Breach and Attack Simulation (BAS): testing controls rather than guessing
Breach and Attack Simulation (BAS) addresses a fundamental question that severity scores do not answer: "What is actually exploitable against us right now, and would our defenses catch it?" Unlike scans or theoretical mappings, BAS runs real-world adversary techniques against a live prevention and detection stack. According to the source, BAS does three things at scale:
- Separates theoretical risk from practical exposure by showing which flaws a WAF, IPS, or EDR already neutralizes and which would permit intrusion.
- Validates the many controls organizations pay for — BAS measures whether those tools fire as configured and reveals gaps that policy overlap can hide.
- Buys safe time to patch by proving when an asset is covered by controls and when mitigations must precede a standard change process.
Field reports cited in the article indicate CISOs are increasingly reserving dedicated budget lines for BAS. Gartner's label for a related practice — "Adversarial Exposure Validation" — merges control effectiveness with business context to prioritize what matters to the organization, not just what scores highest on an abstract scale. Paired with autonomous penetration testing, BAS can show both whether an attacker can reach critical assets and whether the organization would detect or block that activity.
Picus' agentic BAS approach: coordination, not code creation
The source highlights an important safety constraint: raw generative models asked to invent exploits can return live malware or hallucinated techniques. Picus CTO Volkan Erturk warned such models might hand back a live malware sample or invent attacks a group never uses. Picus' solution is to use the model for coordination rather than payload creation.
Picus' agentic BAS matches incoming threat reports against a curated, pre-vetted library of safe test building blocks. A multi-agent system orchestrates the work: one agent identifies the threat and lays out a research plan, others gather and validate intelligence from multiple sources, and a builder agent maps adversary TTPs into attack chains ready for safe simulation. The claimed result is an accurate, ready-to-run simulation assembled in minutes that produces posture scores, prioritized mitigations, and executive reports with humans reviewing exceptions rather than driving every step. The Picus Platform, the source states, continuously tests whether defenses block and detect what matters, points to vendor-specific mitigations, and re-validates closures.

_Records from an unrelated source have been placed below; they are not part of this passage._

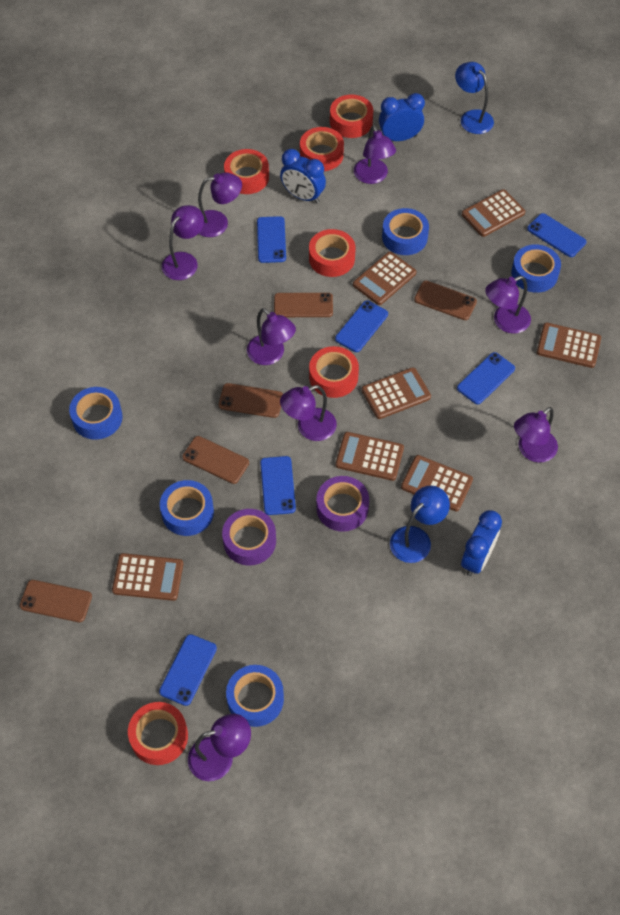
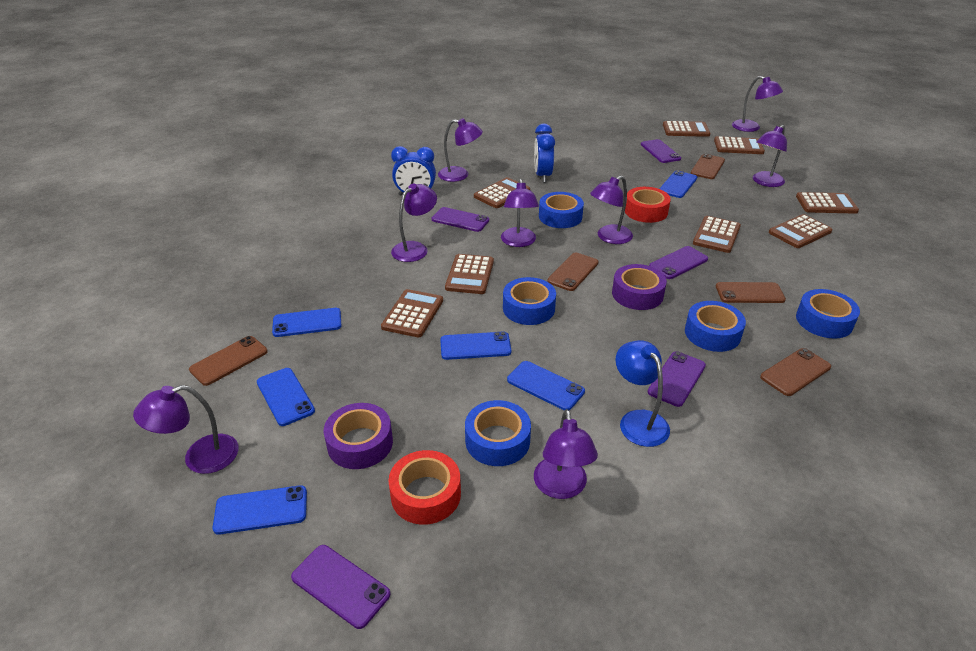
blue clock: 3 -> 2
blue lamp: 2 -> 1
brown calculator: 7 -> 8
purple phone: 0 -> 5
red tape: 6 -> 2

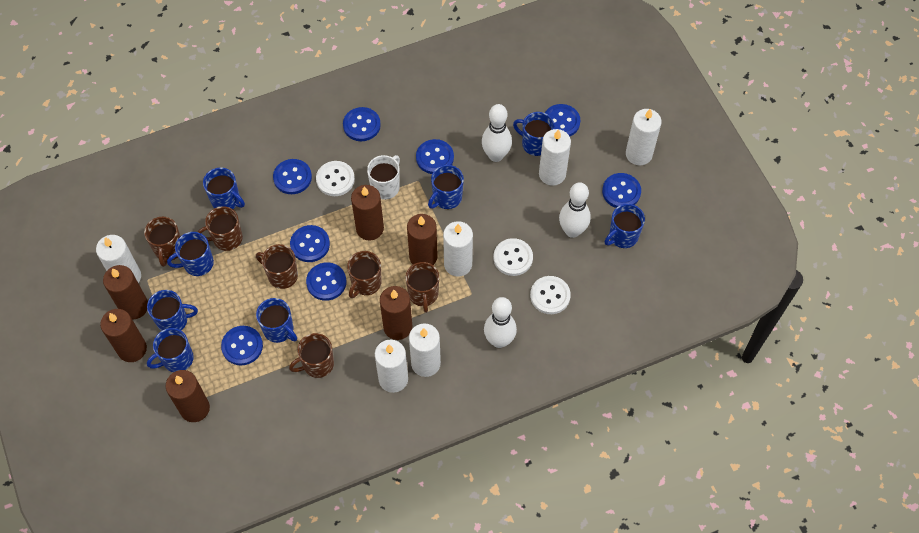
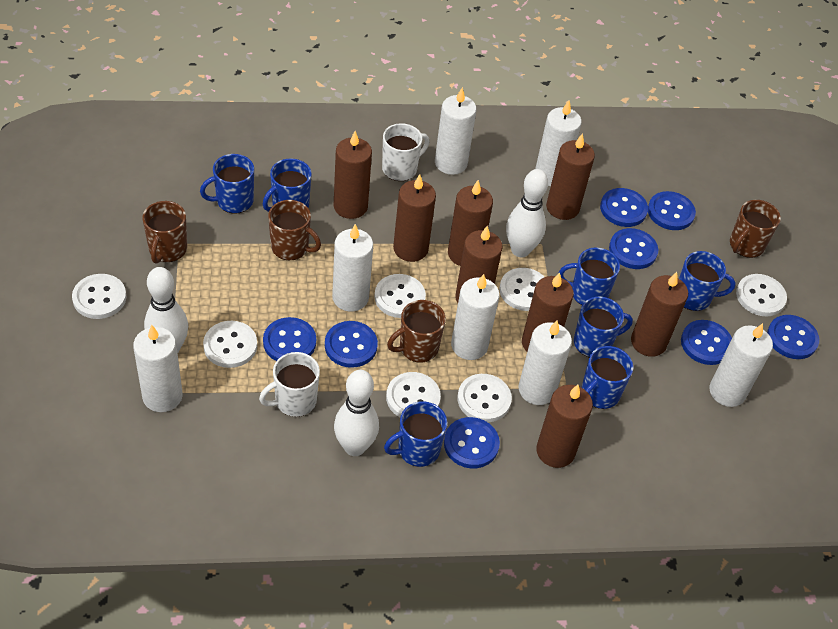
blue mug: 8 -> 7
brown candle: 6 -> 8
brown mug: 6 -> 4
white button: 3 -> 7
white candle: 6 -> 7
white mug: 1 -> 2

What this means for CISOs, regulators, and security teams
CISOs: expect dedicated BAS budget lines and tools that run autonomously at machine speed to be prioritized, because traditional triage and patch-first workflows no longer scale against AI-driven discovery and weaponization.
Regulators and boards: many regulations now point toward same-day fixes for some critical vulnerabilities, and executives are demanding faster answers — but the data in Verizon's DBIR shows remediation timelines and patching rates moving the wrong way.
Security teams: the practical path forward described in the source is to validate controls continuously, use BAS and autonomous pentesting to evidence what is truly exploitable, and rely on curated, safe test libraries combined with human oversight so validation keeps pace with autonomous offense.
When discovery-to-exploit collapses from months to hours, the defensible response shifts from racing to patch every finding toward proving, at machine speed, what defenses already stop and where urgent mitigation must be applied. For teams charged with protecting production, that is the gap Picus' platform says it was built to close.